Many functions and methods in pandas will have an inplace parameter that you can set to True, if you want to perform the action “in place.” This will directly change the given column without returning anything.

Note

We could have directly assigned the column to the datetime that was converted, but the point is that an assignment still needed to be performed. The random.shuffle example performs its method “in place,” so there is nothing that is explicitly returned from the function.
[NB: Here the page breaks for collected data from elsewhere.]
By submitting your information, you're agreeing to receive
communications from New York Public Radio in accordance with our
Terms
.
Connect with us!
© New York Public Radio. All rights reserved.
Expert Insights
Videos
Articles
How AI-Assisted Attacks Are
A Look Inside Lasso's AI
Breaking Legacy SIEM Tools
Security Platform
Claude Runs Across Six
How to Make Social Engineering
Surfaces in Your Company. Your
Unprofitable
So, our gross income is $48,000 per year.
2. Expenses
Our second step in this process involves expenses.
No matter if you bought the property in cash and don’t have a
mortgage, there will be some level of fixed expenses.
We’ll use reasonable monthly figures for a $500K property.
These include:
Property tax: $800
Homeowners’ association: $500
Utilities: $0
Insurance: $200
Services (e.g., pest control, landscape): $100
The value passed into the function is directly manipulated.

2.5.3 Dropping Values

To drop a column, we can either select all the columns we want to by using the column subsetting techniques, or select columns to drop with the drop method on our dataframe.10

10. Drop method: https://pandas.pydata.org/pandas-docs/stable/generated/pandas.DataFrame.drop.html

In [18]:
# all the current columns in our data

print(scientists.columns)

Index(['Name', 'Born', 'Died', 'Age', 'Occupation', 'born_dt', 'died_dt',
       'age_days_dt', 'age_years_dt'],
      dtype='object')


In [19]:
# drop the shuffled age column
# you provide the axis=1 argument to drop column-wise

scientists_dropped = scientists.drop(['Age'], axis=1)

# columns after dropping our column

print(scientists_dropped.columns)

Index(['Name', 'Born', 'Died', 'Occupation', 'born_dt', 'died_dt',
       'age_days_dt', 'age_years_dt'],
      dtype='object')